Your goal
Copy the listing below exactly, but skip the pictures.

Source data
┄┄┄┄┄┄┄┄┄┄┄┄┄┄┄┄┄┄┄┄

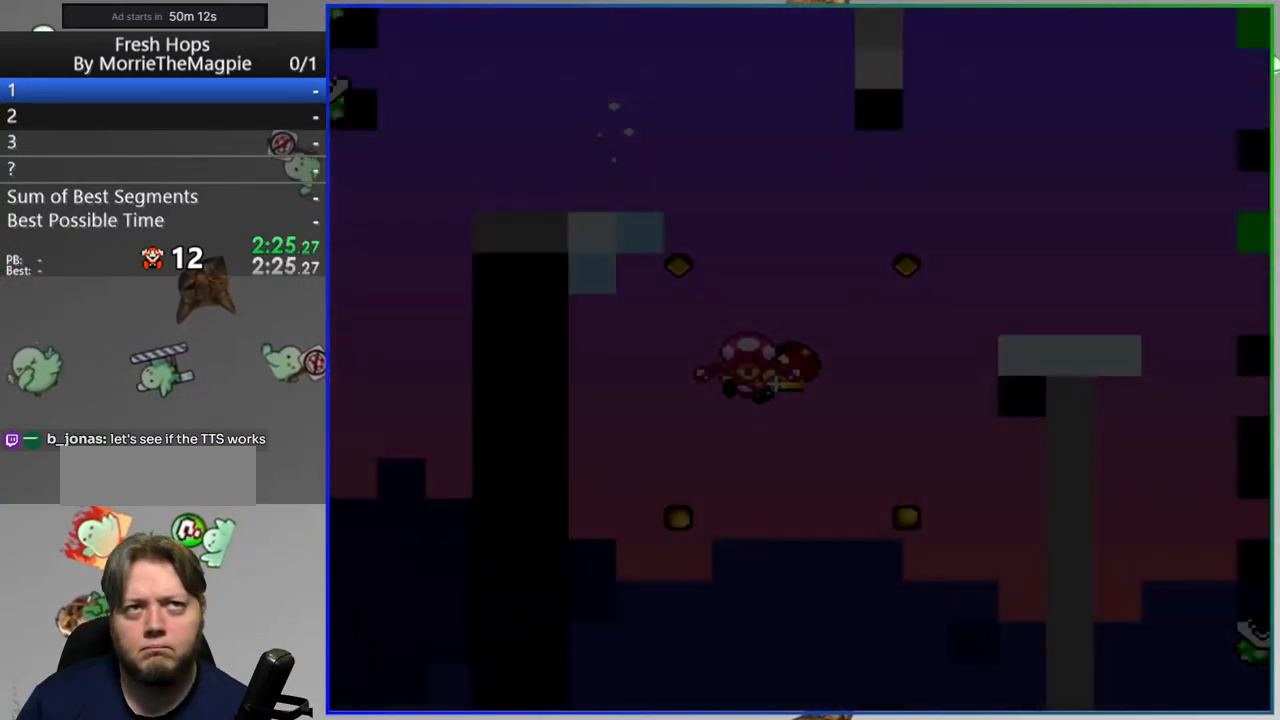
{"buttons": ["Y", "DPAD_RIGHT"], "events": [[300, "DPAD_RIGHT", "down"]]}
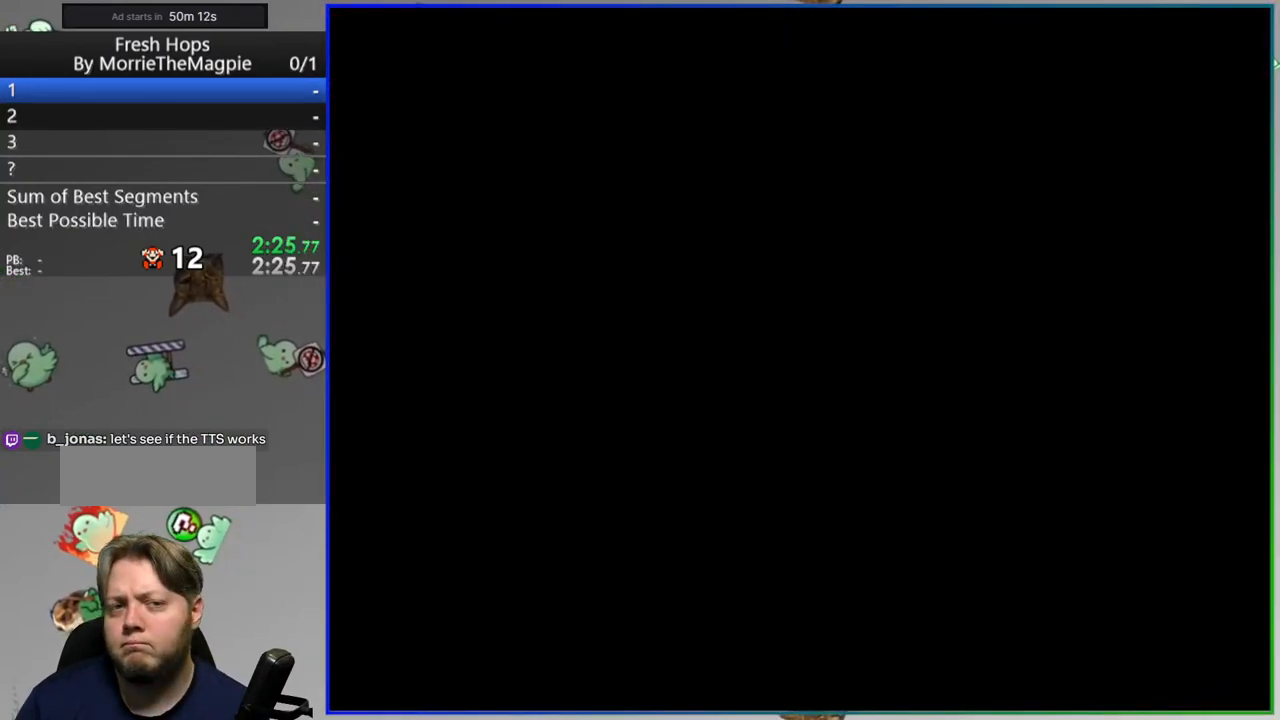
{"buttons": ["Y", "DPAD_RIGHT"], "events": []}
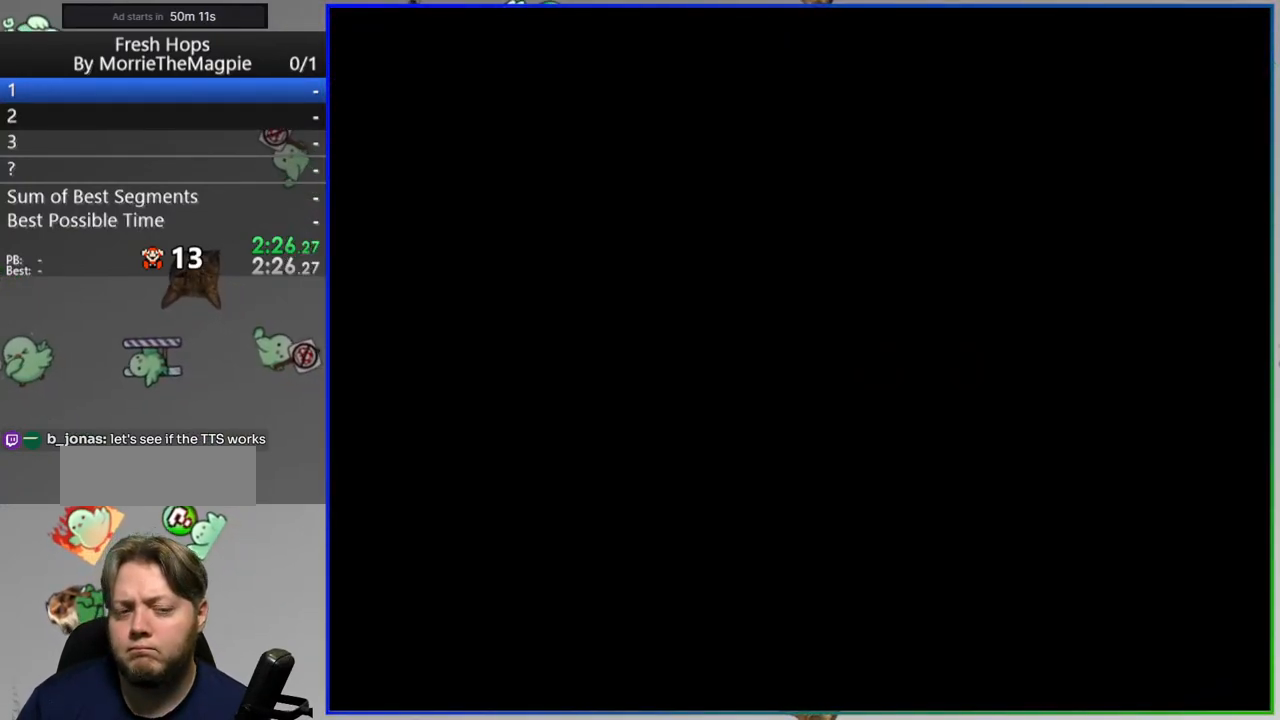
{"buttons": ["Y", "DPAD_RIGHT"], "events": []}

┄┄┄┄┄┄┄┄┄┄┄┄┄┄┄┄┄┄┄┄

The completed task
{"buttons": ["Y", "DPAD_RIGHT"], "events": [[300, "DPAD_RIGHT", "down"]]}
{"buttons": ["Y", "DPAD_RIGHT"], "events": []}
{"buttons": ["Y", "DPAD_RIGHT"], "events": []}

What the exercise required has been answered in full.